# Couple Rushing To Hospital To Have Baby Get Ticket



## MMiz (Aug 4, 2004)

Couple Rushing To Hospital To Have Baby Get Traffic Ticket

FAIRFAX, Va. -- A couple that went to a Virginia hospital to deliver a baby went home with a traffic ticket.

Kathleen Siragusa and her husband, Tom, were in the car on their way to the hospital when her water broke. That's when they hit a traffic jam. 

"The first thought on my mind was what came out of my mouth. 'Turn on the lights, drive on the shoulder and go!'" Kathleen said. 

A mile later, a police car appeared in front of them.

"I saw a police car and thought, 'A policeman when you need him, yeah!'" Kathleen said.

However, the couple soon found out their trouble was just beginning.

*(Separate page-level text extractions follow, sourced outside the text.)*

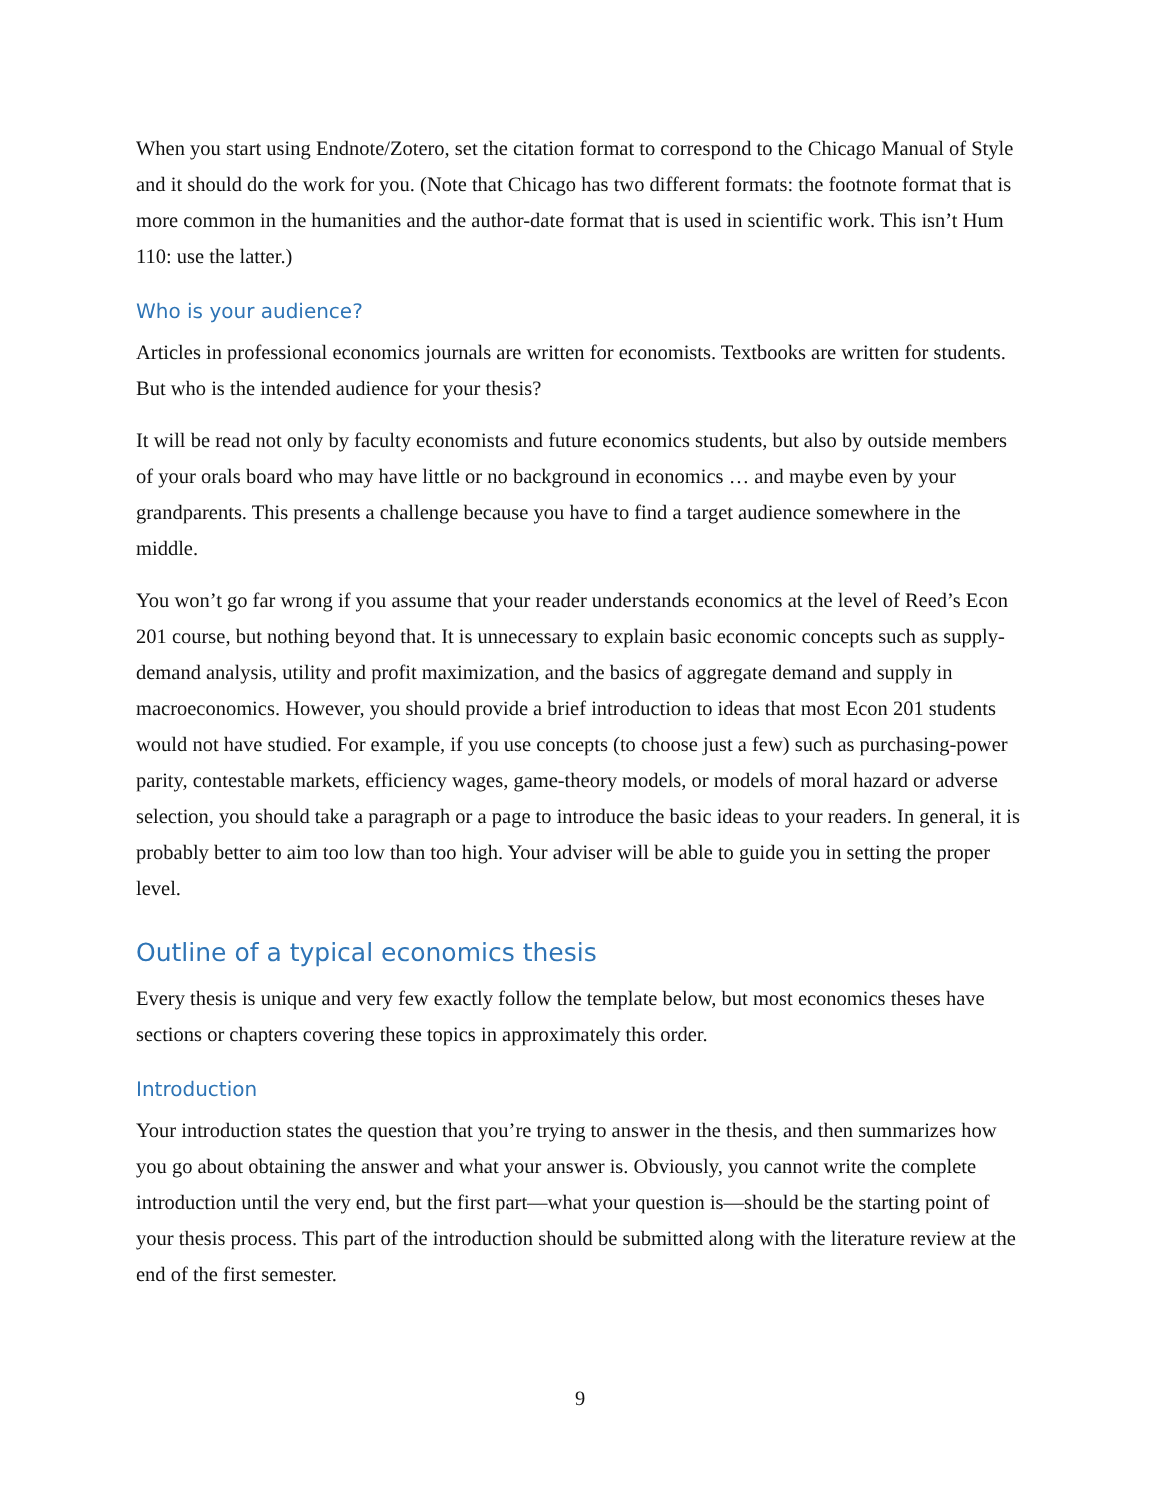When you start using Endnote/Zotero, set the citation format to correspond to the Chicago Manual of Style and it should do the work for you. (Note that Chicago has two different formats: the foot­note format that is more common in the humanities and the author-date format that is used in scien­tific work. This isn’t Hum 110: use the latter.)
Who is your audience?
Articles in professional economics journals are written for economists. Textbooks are written for stu­dents. But who is the intended audience for your thesis?
It will be read not only by faculty economists and future economics students, but also by outside members of your orals board who may have little or no background in economics … and maybe even by your grandparents. This presents a challenge because you have to find a target audience somewhere in the middle.
You won’t go far wrong if you assume that your reader understands economics at the level of Reed’s Econ 201 course, but nothing beyond that. It is unnecessary to explain basic economic concepts such as supply-demand analysis, utility and profit maximization, and the basics of aggregate demand and supply in macroeconomics. However, you should provide a brief introduction to ideas that most Econ 201 students would not have studied. For example, if you use concepts (to choose just a few) such as purchasing-power parity, contestable markets, efficiency wages, game-theory models, or models of moral hazard or adverse selection, you should take a paragraph or a page to introduce the basic ideas to your readers. In general, it is probably better to aim too low than too high. Your ad­viser will be able to guide you in setting the proper level.
Outline of a typical economics thesis
Every thesis is unique and very few exactly follow the template below, but most economics theses have sections or chapters covering these topics in approximately this order.
Introduction
Your introduction states the question that you’re trying to answer in the thesis, and then summarizes how you go about obtaining the answer and what your answer is. Obviously, you cannot write the complete introduction until the very end, but the first part—what your question is—should be the starting point of your thesis process. This part of the introduction should be submitted along with the literature review at the end of the first semester.
9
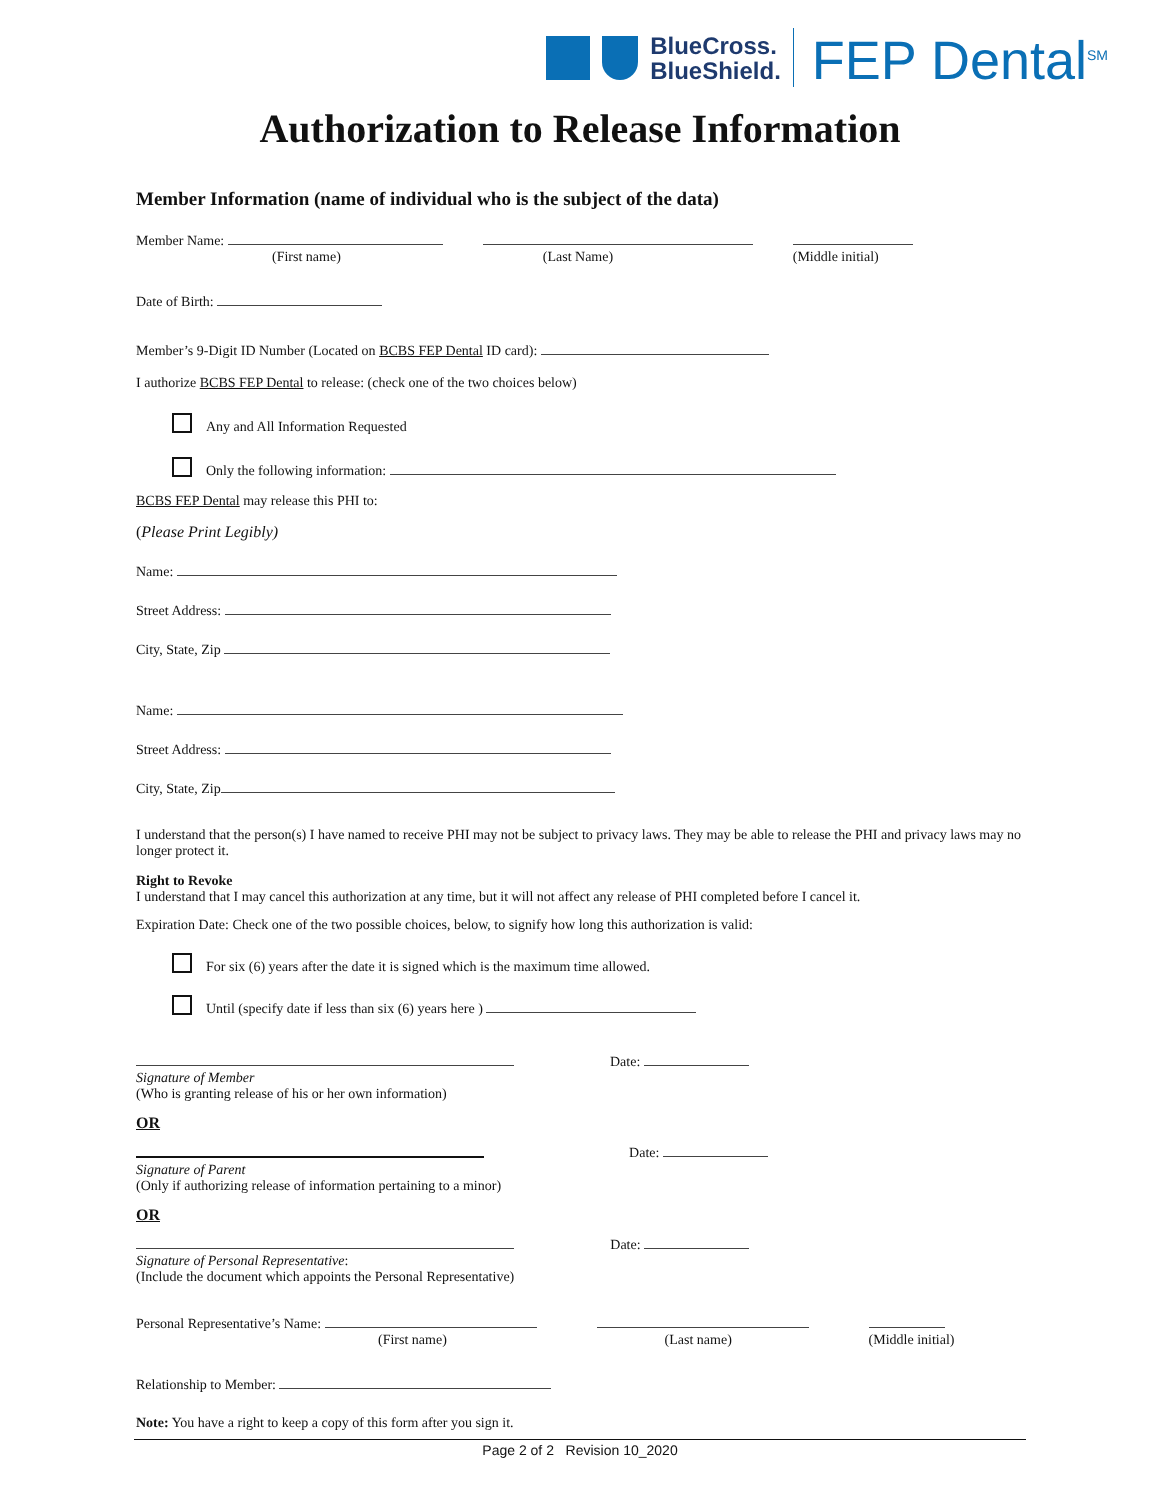BlueCross.
BlueShield.
FEP Dental<sup>SM</sup>
Authorization to Release Information
Member Information (name of individual who is the subject of the data)
Member Name:
(First name)
(Last Name)
(Middle initial)
Date of Birth:
Member’s 9-Digit ID Number (Located on BCBS FEP Dental ID card):
I authorize BCBS FEP Dental to release: (check one of the two choices below)
Any and All Information Requested
Only the following information:
BCBS FEP Dental may release this PHI to:
(Please Print Legibly)
Name:
Street Address:
City, State, Zip
Name:
Street Address:
City, State, Zip
I understand that the person(s) I have named to receive PHI may not be subject to privacy laws. They may be able to release the PHI and privacy laws may no longer protect it.
Right to Revoke
I understand that I may cancel this authorization at any time, but it will not affect any release of PHI completed before I cancel it.
Expiration Date: Check one of the two possible choices, below, to signify how long this authorization is valid:
For six (6) years after the date it is signed which is the maximum time allowed.
Until (specify date if less than six (6) years here )
Signature of Member
(Who is granting release of his or her own information)
Date:
OR
Signature of Parent
(Only if authorizing release of information pertaining to a minor)
Date:
OR
Signature of Personal Representative:
(Include the document which appoints the Personal Representative)
Date:
Personal Representative’s Name:
(First name)
(Last name)
(Middle initial)
Relationship to Member:
Note: You have a right to keep a copy of this form after you sign it.
Page 2 of 2 Revision 10_2020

"I rolled down the window and said, 'We need to get to the hospital. Will you escort us?' He said he would call an ambulance and my wife said, 'Let's go!'" Tom said.

*[Read More!]*


*What would you do?  Wait for EMS, or drive to the hospital?*

I thought this one out, and here's my thought process:

I'd drive to the hospital.  PD would have to call for an ambulance.  Depending on the response time, the ambulance would probably take 8 minutes, an average response time.  Then the pt has to be loaded into the ambulance, at which point they code to the hospital.  In my experience, coding doesn't really mean getting there all that much faster.  Maybe a few minutes, just enough time to make up for the time it took the ambulance to arrive on scene?

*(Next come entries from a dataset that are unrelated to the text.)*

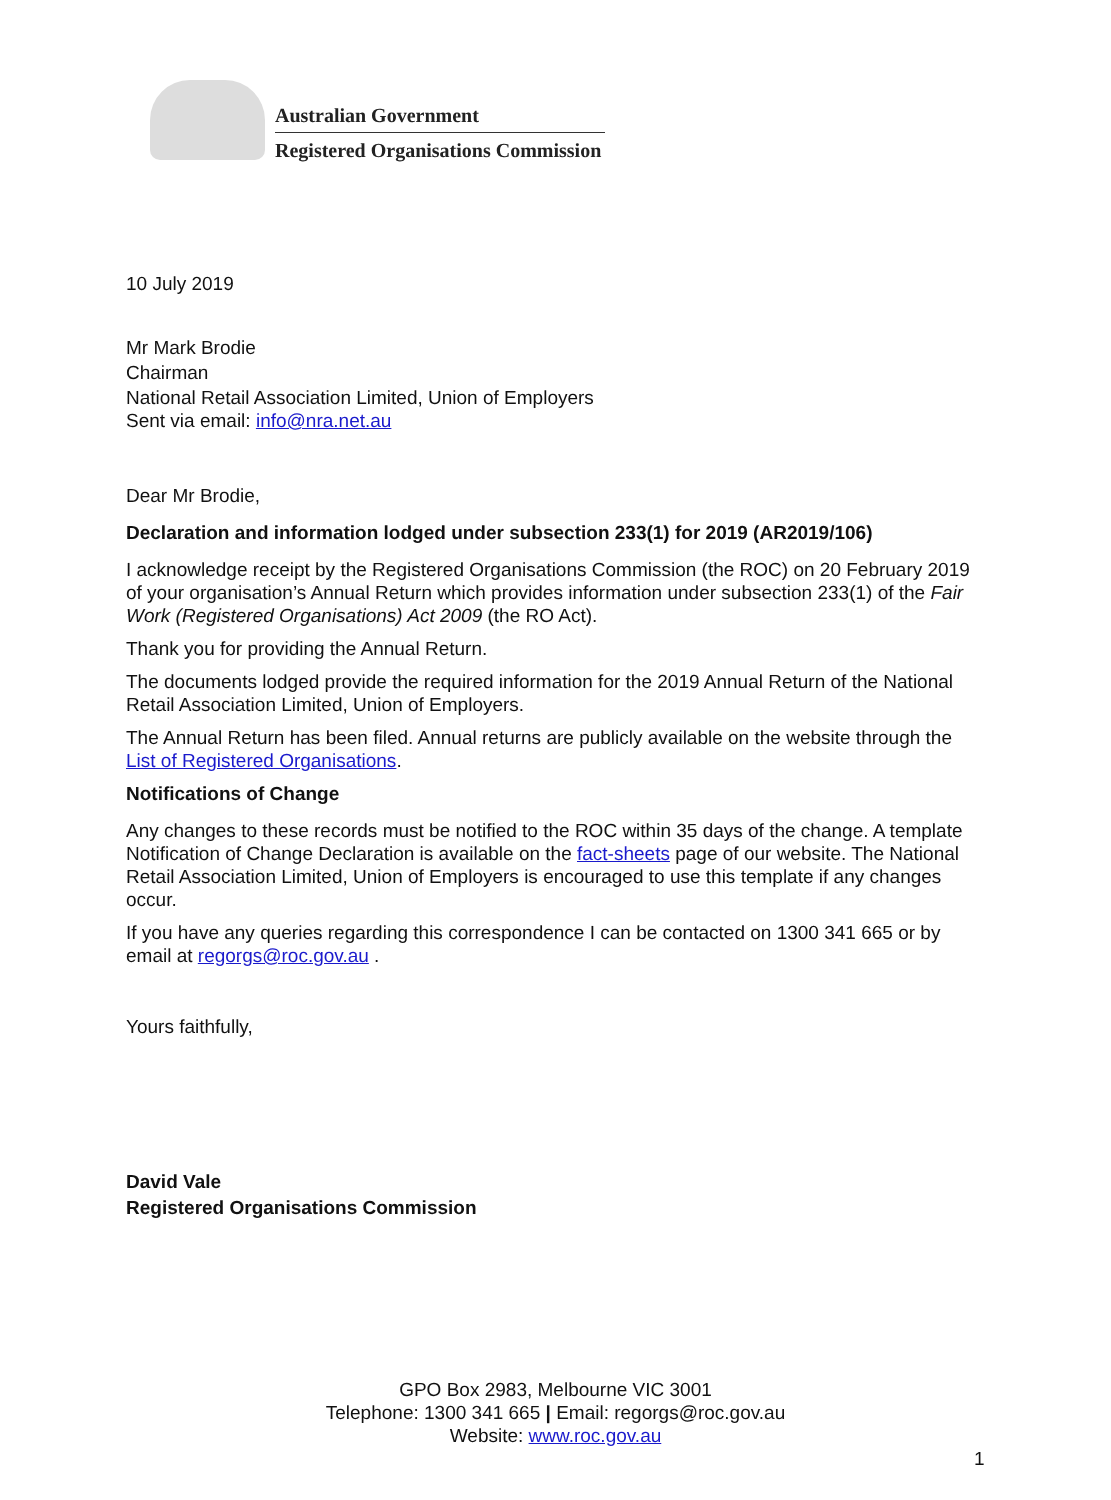Australian Government
Registered Organisations Commission
10 July 2019
Mr Mark Brodie
Chairman
National Retail Association Limited, Union of Employers
Sent via email: info@nra.net.au
Dear Mr Brodie,
Declaration and information lodged under subsection 233(1) for 2019 (AR2019/106)
I acknowledge receipt by the Registered Organisations Commission (the ROC) on 20 February 2019 of your organisation’s Annual Return which provides information under subsection 233(1) of the Fair Work (Registered Organisations) Act 2009 (the RO Act).
Thank you for providing the Annual Return.
The documents lodged provide the required information for the 2019 Annual Return of the National Retail Association Limited, Union of Employers.
The Annual Return has been filed. Annual returns are publicly available on the website through the List of Registered Organisations.
Notifications of Change
Any changes to these records must be notified to the ROC within 35 days of the change. A template Notification of Change Declaration is available on the fact-sheets page of our website. The National Retail Association Limited, Union of Employers is encouraged to use this template if any changes occur.
If you have any queries regarding this correspondence I can be contacted on 1300 341 665 or by email at regorgs@roc.gov.au .
Yours faithfully,
David Vale
Registered Organisations Commission
GPO Box 2983, Melbourne VIC 3001
Telephone: 1300 341 665 | Email: regorgs@roc.gov.au
Website: www.roc.gov.au
1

I think back in the day many cops would have transported the woman RLS.  Unfortunately we now live in a society where everyone needs to cover their ***.  Just the other day I had PD call us for a possible OD, and arrive to hear the cop say "We're just covering our ***."  We arrive, don't think the guy did anything, with fine vitals.  We then call ALS "Just to cover our ***."

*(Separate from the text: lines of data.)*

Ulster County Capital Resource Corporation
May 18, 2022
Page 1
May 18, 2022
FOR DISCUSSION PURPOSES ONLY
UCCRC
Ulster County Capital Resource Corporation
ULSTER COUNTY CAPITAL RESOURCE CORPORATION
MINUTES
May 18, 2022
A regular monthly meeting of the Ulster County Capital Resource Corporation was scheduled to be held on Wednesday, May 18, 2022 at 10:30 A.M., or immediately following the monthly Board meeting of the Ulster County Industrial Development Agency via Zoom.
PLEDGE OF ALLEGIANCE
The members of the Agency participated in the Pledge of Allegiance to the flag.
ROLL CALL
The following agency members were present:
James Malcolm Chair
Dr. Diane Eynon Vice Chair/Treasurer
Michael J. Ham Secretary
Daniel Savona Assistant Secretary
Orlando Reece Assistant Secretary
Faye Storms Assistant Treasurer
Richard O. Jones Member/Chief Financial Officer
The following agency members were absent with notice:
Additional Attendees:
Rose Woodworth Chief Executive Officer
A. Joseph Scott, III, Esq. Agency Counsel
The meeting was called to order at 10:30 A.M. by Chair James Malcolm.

I read this story on FARK, and you can read the comments other people wrote here (there are 200+).


----------



## SafetyPro2 (Aug 4, 2004)

I'd have waited for the ambulance. Even when the water breaks, there's usually still a significant period of time before the baby's born. It can happen quickly (especially after the first pregnancy) but more often than not you're going to have time to take a little caution.

My thoughts always been that if an injury or medical condition is serious enough that you feel the need to break traffic laws driving to the hospital, you should call an ambulance, for several reasons. First, the person driving is generally going to be upset, maybe even panicking, and that makes for an unsafe driver. If there's an accident, you know have at least 2 or more other patients, and the original patient is now worse off...and treatment's delayed even longer. Second, while it may take a little time to get an ambulance on-scene, they'll be able to start any necessary treatment generally before you'd get to the hospital. Third, if the patient's that bad off, how's the driver going to get them into the ER? I've never seen it happen like in the movies where doctors and nurses come streaming outside when a patient arrives. Heck, when we pull up Code 3 with a full arrest, WE don't have anyone meet us at the door.


----------



## ffemt8978 (Aug 4, 2004)

Let's see here:

1) Childbirth is not an emergency, unless this was a high risk pregnancy (and we're not given enough information to determine that).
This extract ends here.